EXERCISE — Copy the rows from the line with "How many lines are shown in the chart?" up to and including the line with "List the series", swapping "chart" for "graph" and keeping everything else the same. Give only those rows and omit the pictures.
··· DATASET CONTENT ···
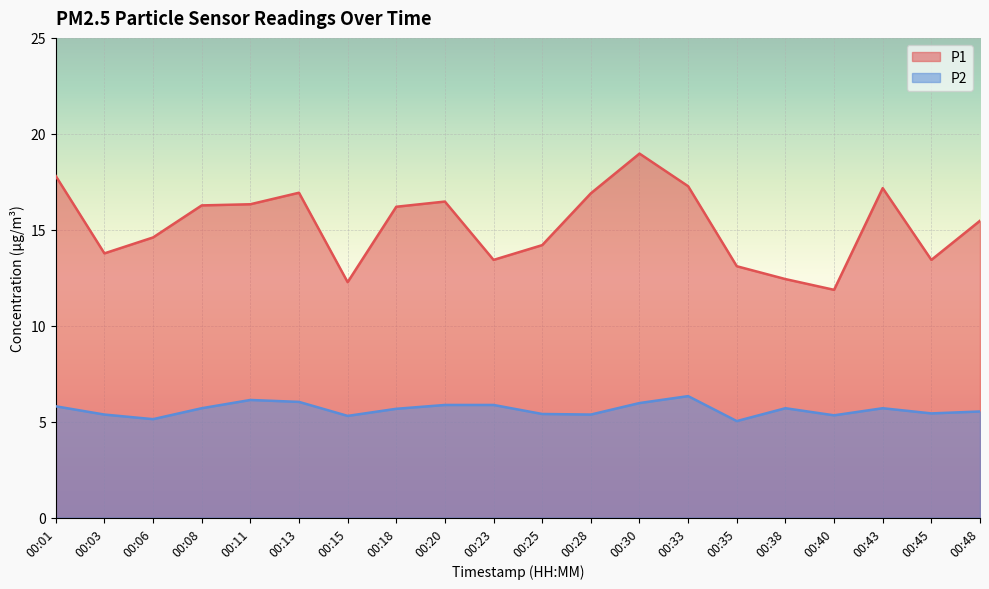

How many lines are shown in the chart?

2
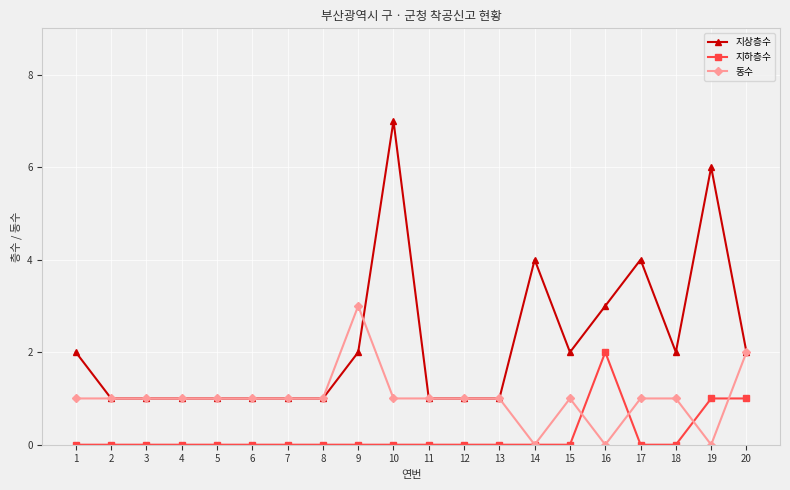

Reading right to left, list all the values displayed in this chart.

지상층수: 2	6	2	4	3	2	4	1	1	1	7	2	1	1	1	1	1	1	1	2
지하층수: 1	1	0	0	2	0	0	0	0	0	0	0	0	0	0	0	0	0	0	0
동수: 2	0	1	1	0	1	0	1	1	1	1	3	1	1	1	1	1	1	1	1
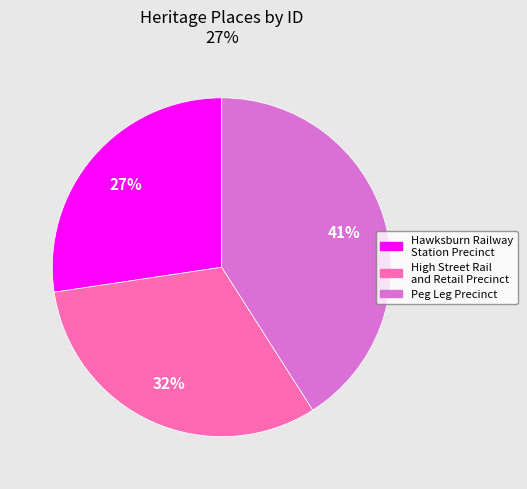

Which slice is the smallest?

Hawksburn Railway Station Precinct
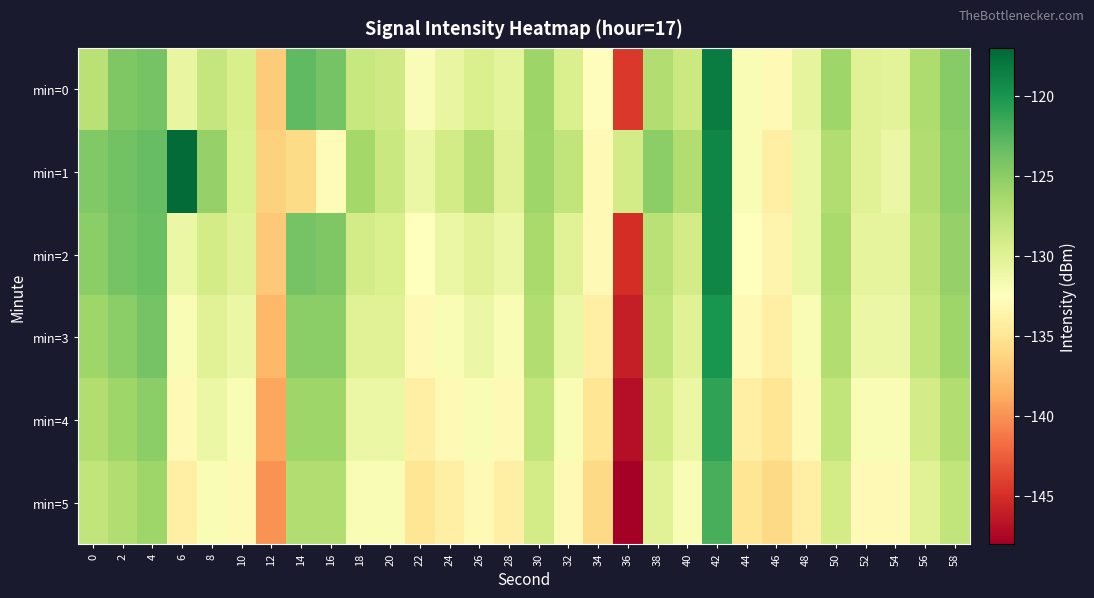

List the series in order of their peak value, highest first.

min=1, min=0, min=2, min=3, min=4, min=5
···
··· DATASET CONTENT ···
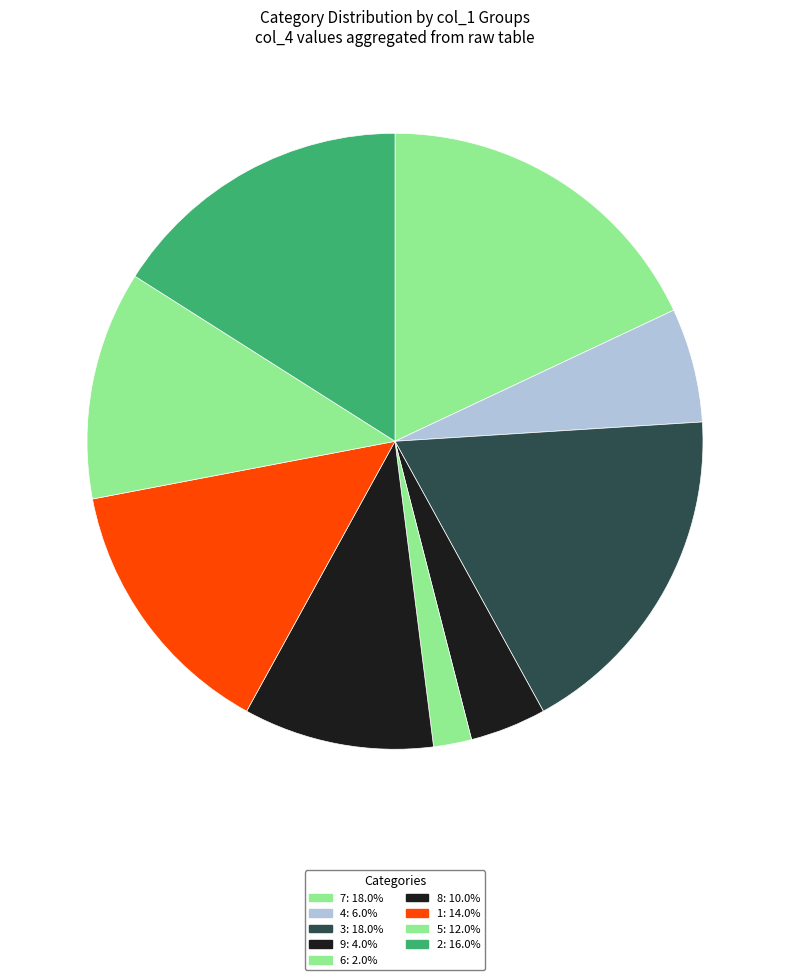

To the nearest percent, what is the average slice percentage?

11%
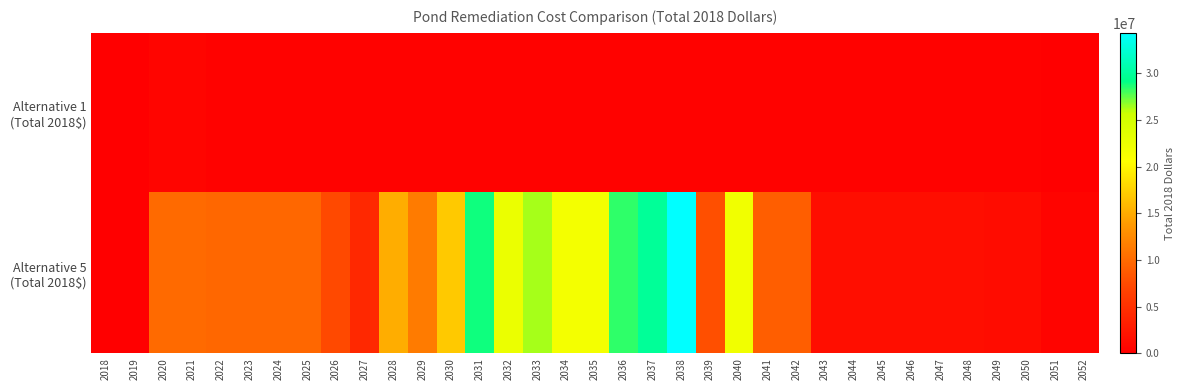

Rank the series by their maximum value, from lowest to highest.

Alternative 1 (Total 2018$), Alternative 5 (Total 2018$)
···
··· DATASET CONTENT ···
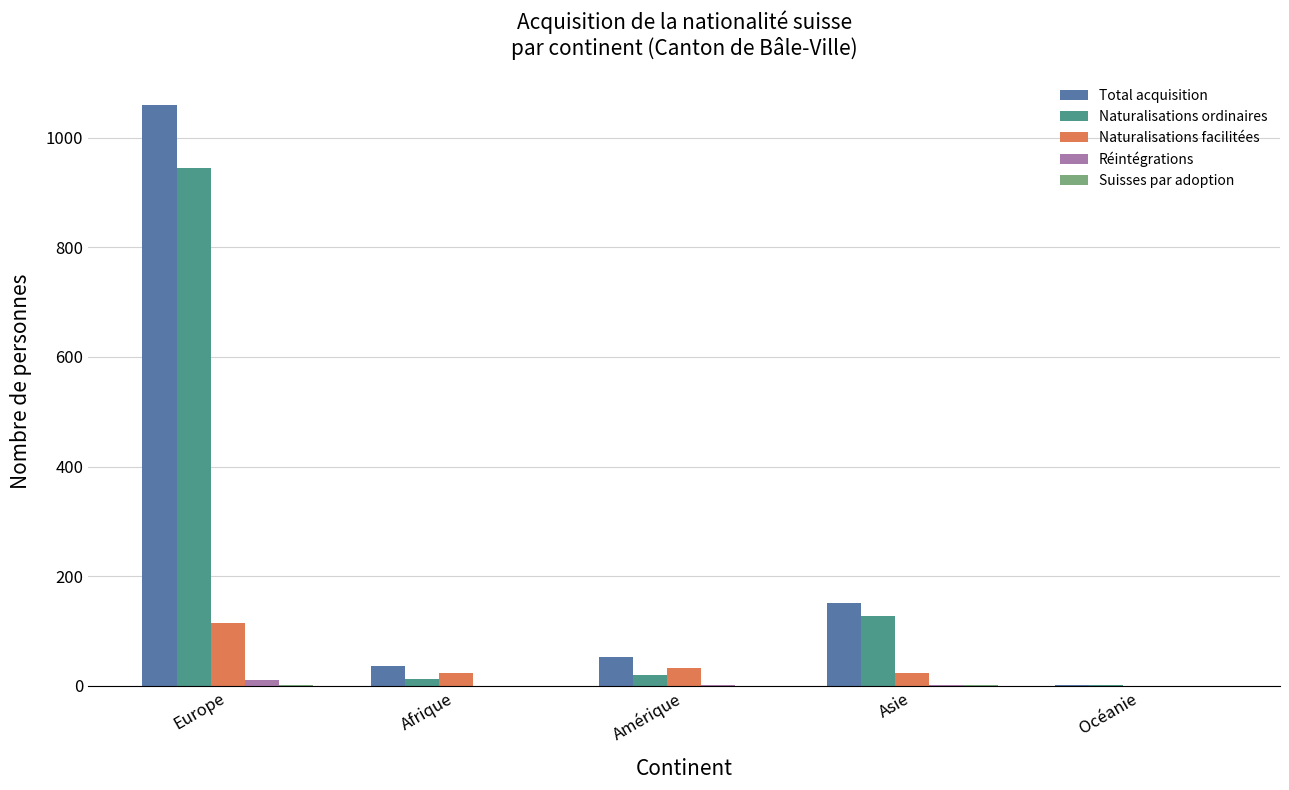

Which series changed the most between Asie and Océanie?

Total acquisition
···
EXERCISE RESULT —
How many lines are shown in the graph?

2

Reading right to left, list all the values displayed in this graph.

지상층수: 2	6	2	4	3	2	4	1	1	1	7	2	1	1	1	1	1	1	1	2
지하층수: 1	1	0	0	2	0	0	0	0	0	0	0	0	0	0	0	0	0	0	0
동수: 2	0	1	1	0	1	0	1	1	1	1	3	1	1	1	1	1	1	1	1

Which slice is the smallest?

Hawksburn Railway Station Precinct

List the series in order of their peak value, highest first.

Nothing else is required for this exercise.